Decoupling of Serpentinization and Prehnitization in Lower East Pacific Rise Crust at Hess Dee

Friday, 19 December 2014: 11:05 AM
Ryan Thomas Deasy1, Robert P Wintsch2, Romain Meyer3, David L Bish1, Carley Gasaway1 and Thea Heimdal3, (1)Indiana University - Bloomington, Bloomington, IN, United States, (2)Indiana Univ, Bloomington, IN, United States, (3)Centre for Gebiology, Bergen, Norway
Our down-hole mineralogical and geochemical analyses from the East Pacific Rise fast-spreading lower oceanic crust indicate that alteration of olivine to serpentine and of plagioclase to prehnite were independent, and neither alone monitors the total “alteration.” The results are based on representative channel sub-samples recovered from every Hole J core during IODP Expedition 345 to the Hess Deep tectonic window. Samples have been analyzed for trace element, Sr isotopic, and quantitative mineralogical compositions (the latter by Rietveld refinement using X-ray diffraction data).

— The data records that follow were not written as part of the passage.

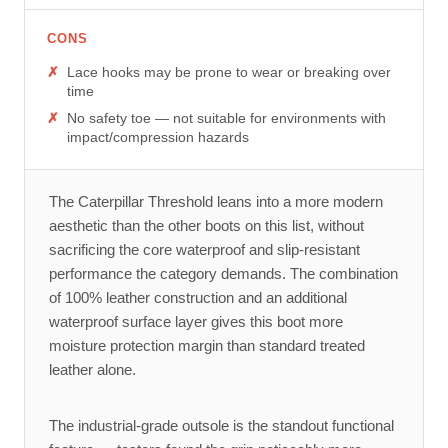
CONS
Lace hooks may be prone to wear or breaking over
time
No safety toe — not suitable for environments with
impact/compression hazards
The Caterpillar Threshold leans into a more modern
aesthetic than the other boots on this list, without
sacrificing the core waterproof and slip-resistant
performance the category demands. The combination
of 100% leather construction and an additional
waterproof surface layer gives this boot more
moisture protection margin than standard treated
leather alone.
The industrial-grade outsole is the standout functional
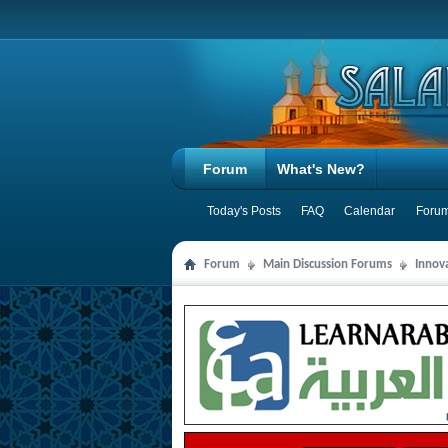
Forum
What's New?
Today's Posts
FAQ
Calendar
Forum
Forum
Main Discussion Forums
Innov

Hole J is the most representative rock succession drilled at the Hess Deep as it penetrated the two principle plutonic lithologies: an upper gabbro and a lower troctolite. Units are significantly distinguished by XRD modal mineralogy and trace element abundances. The more heterogeneous gabbro contains 23-32 wt% clinopyroxene (cpx), 34-54 wt% plagioclase (plag), and <4 wt% olivine (ol). The troctolite contains 3-11% cpx, 14-36% plag, and ≤6% ol. Alteration minerals comprise together 18-31% in the gabbro versus 55-80% of the troctolite. The most abundant alteration products are prehnite and chlorite.

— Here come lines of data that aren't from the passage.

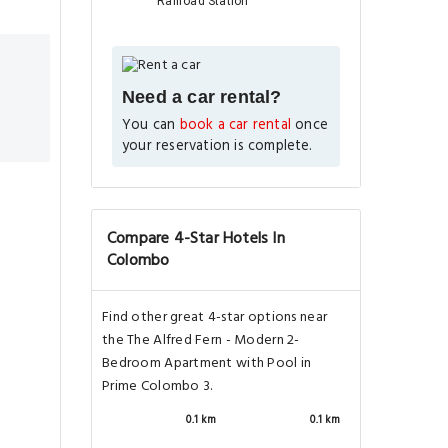
Railroad Station
Need a car rental?
You can
book a car rental
once
your reservation is complete.
Compare 4-Star Hotels In
Colombo
Find other great 4-star options near
the The Alfred Fern - Modern 2-
Bedroom Apartment with Pool in
Prime Colombo 3.
0.1 km
0.1 km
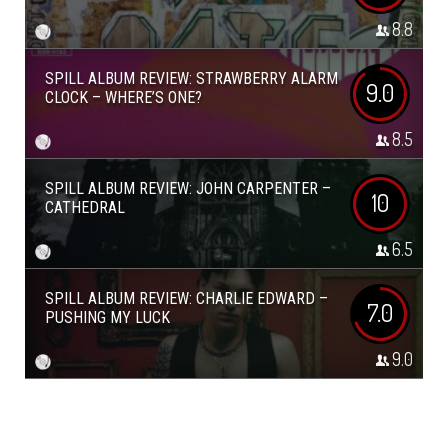
8.8
SPILL ALBUM REVIEW: STRAWBERRY ALARM
9.0
CLOCK – WHERE’S ONE?
8.5
SPILL ALBUM REVIEW: JOHN CARPENTER –
10
CATHEDRAL
6.5
SPILL ALBUM REVIEW: CHARLIE EDWARD –
7.0
PUSHING MY LUCK
9.0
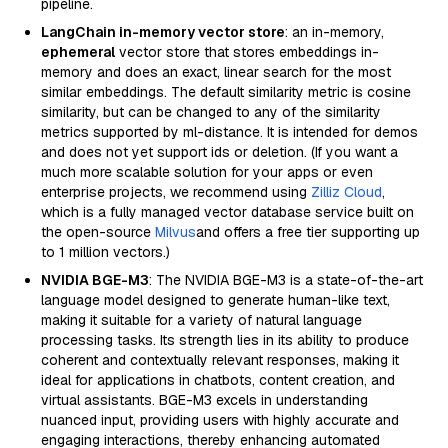
pipeline.
LangChain in-memory vector store
: an in-memory,
ephemeral
vector store that stores embeddings in-
memory and does an exact, linear search for the most
similar embeddings. The default similarity metric is cosine
similarity, but can be changed to any of the similarity
metrics supported by ml-distance. It is intended for demos
and does not yet support ids or deletion. (If you want a
much more scalable solution for your apps or even
enterprise projects, we recommend using
Zilliz Cloud
,
which is a fully managed vector database service built on
the open-source
Milvus
and offers a free tier supporting up
to 1 million vectors.)
NVIDIA BGE-M3
: The NVIDIA BGE-M3 is a state-of-the-art
language model designed to generate human-like text,
making it suitable for a variety of natural language
processing tasks. Its strength lies in its ability to produce
coherent and contextually relevant responses, making it
ideal for applications in chatbots, content creation, and
virtual assistants. BGE-M3 excels in understanding
nuanced input, providing users with highly accurate and
engaging interactions, thereby enhancing automated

Gabbro samples with lowest abundances of alteration minerals (18-20 wt%) preserve 87Sr/86Sr ratios (0.70275-0.7028) consistent with unaltered mantle. The abundance of plag in the gabbro, the major host for Sr, suggests retention of mantle Sr isotopic compositions there is due to the large reservoir of magmatic Sr. 87Sr/86Sr ratios of 0.70300-0.70342 in the troctolite samples indicate seawater interaction, even where olivine is most abundant, and serpentine is at or below the ~1% detection limit by XRD. Significant alteration of the deep crust by seawater thus predates the first appearance of serpentine. These data suggest that the timing and operation of prehnite- and serpentine-producing alteration reactions are independent.